After declaring asymptomatic COVID-19 testing unnecessary, the CDC reverses course, recommending testing for asymptomatic individuals with exposure
The US Centers for Disease Control and Prevention (CDC) made headlines across the country in late August 2020 when it changed the guidelines for testing asymptomatic individuals for COVID-19. The changes revised testing recommendations for asymptomatic people, that they not be tested for SARS-CoV-2, even after a potential exposure to someone known to be infected, according to details released Aug. 24.
While this change was met with both positive and negative responses in the medical and scientific community, the public response in the media was primarily negative. Some experts recognized the change as a way to preserve testing resources, while others saw it as reducing the collection of critical COVID-19 data.
“Months into this pandemic, we know COVID-19 is spread by asymptomatic people,” said Susan Bailey, MD, President of the American Medical Association, in a statement. “Suggesting that people without symptoms, who have known exposure to COVID-positive individuals, do not need testing is a recipe for community spread and more spikes in coronavirus.”
Under criticism from the press, public, and members of Congress, the CDC quietly changed testing guidelines Sept. 18, 2020, to once again recommend testing for asymptomatic individuals with a potential exposure to SARS-CoV-2.
Clarification Point Added to CDC SARS-CoV-2 Testing Guidelines
The CDC added this bulletin point “clarification” to the summary of changes of the guidelines: “Due to the significance of asymptomatic and pre-symptomatic transmission, this guidance further reinforces the need to test asymptomatic persons, including close contacts of a person with documented SARS-CoV-2 infection.”
“If you have been in close contact, such as within 6 feet of a person with documented SARS-CoV-2 infection for at least 15 minutes and do not have symptoms, you need a test,” CDC guidelines for asymptomatic individuals now state. “Testing is recommended for all close contacts of persons with SARS-CoV-2 infection. Because of the potential for asymptomatic and pre-symptomatic transmission, it is important that contacts of individuals with SARS-CoV-2 infection be quickly identified and tested.”
While the revised CDC guidelines now recommend testing for asymptomatic individuals with a known exposure, these guidelines continue to recommend that those without symptoms who have not been exposed to COVID-19 not receive a test unless recommended by their healthcare provider.
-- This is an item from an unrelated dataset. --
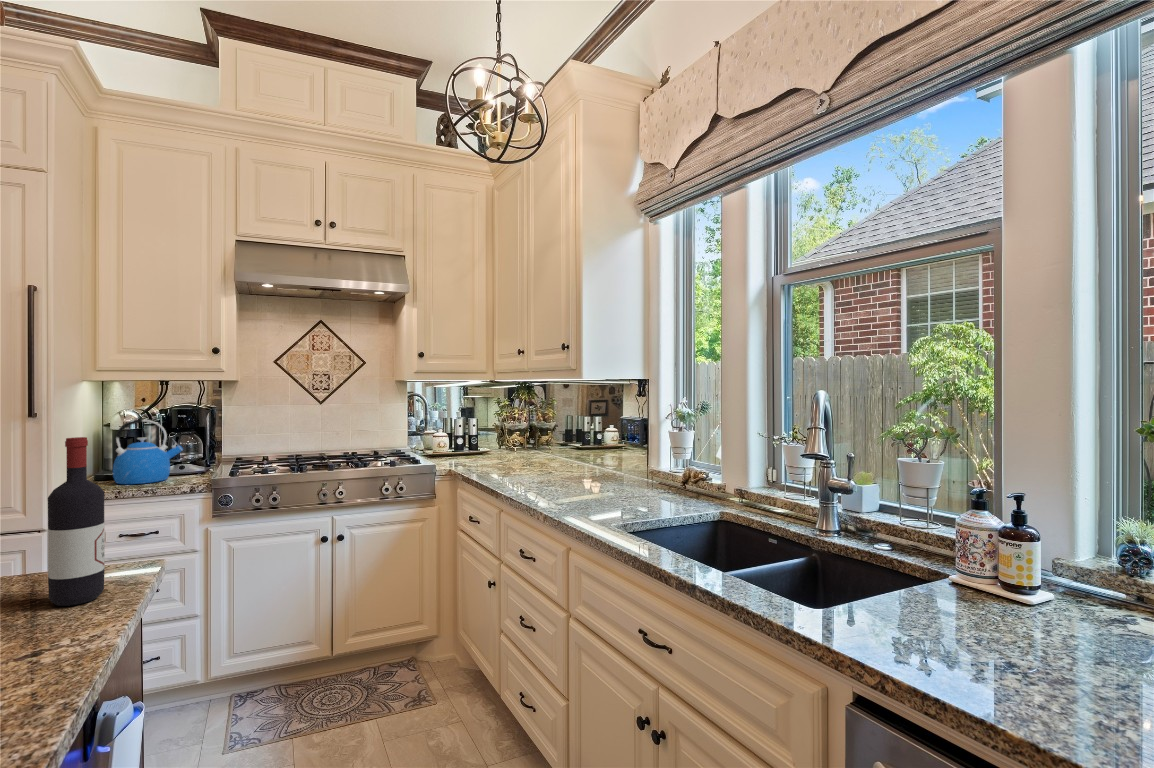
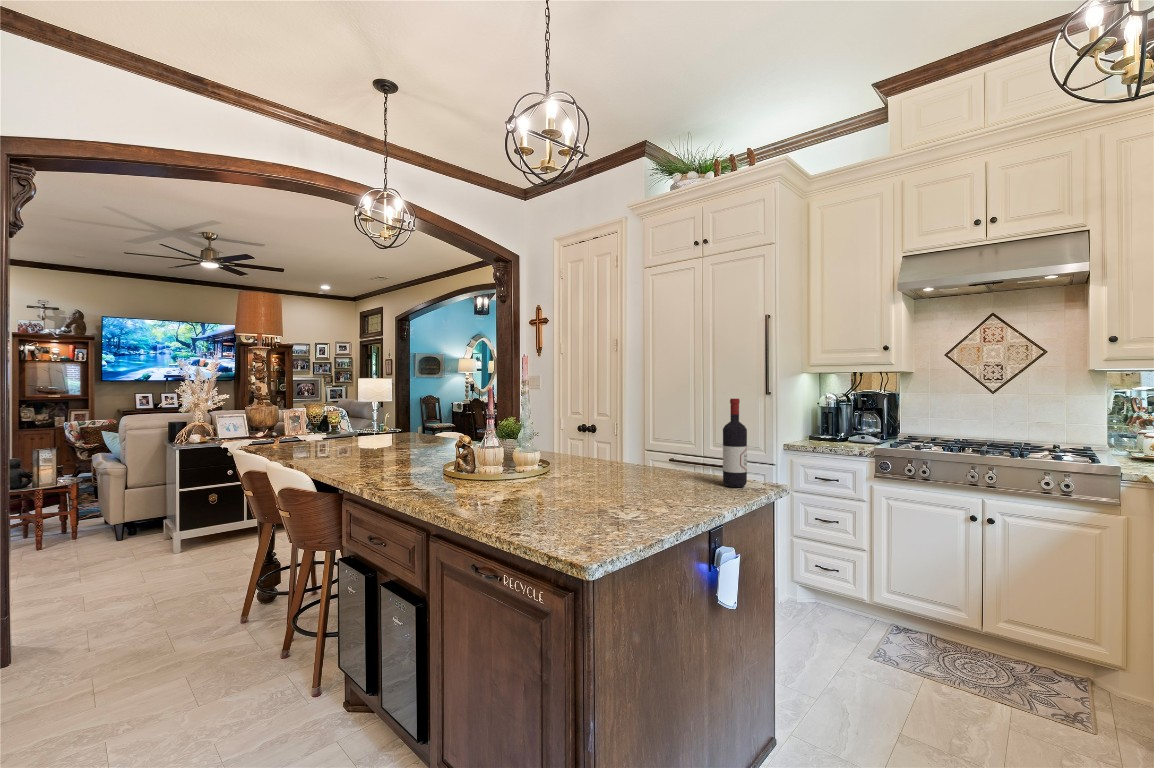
kettle: present [113,419,183,484] -> none [813,399,858,445]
Possible Good News for Clinical Laboratories?
Clinical laboratories will find these guidelines a potential source of good news. The first revision of the CDC guidelines had the potential to lead to decreased SARS-CoV-2 tests. As the COVID-19 STAT Intelligence Briefings Service reported at the time, this could have had a significant impact on COVID-19 test volumes, specifically, a loss of potential revenue from these tests. The reversal of the asymptomatic testing guidelines may benefit clinical laboratories from a business standpoint moving forward.
Aside from the potential test volume implications, these guidelines may also provide data that leads to better understanding of the spread of COVID-19 and can help to identify hotspots and transmission events closer to real time. This will allow a better response to changes as they occur.
The CDC changes will likely benefit both clinical laboratories and the public, but the vacillation in testing guidance at the highest levels continues to highlight the lack of a cohesive national testing strategy.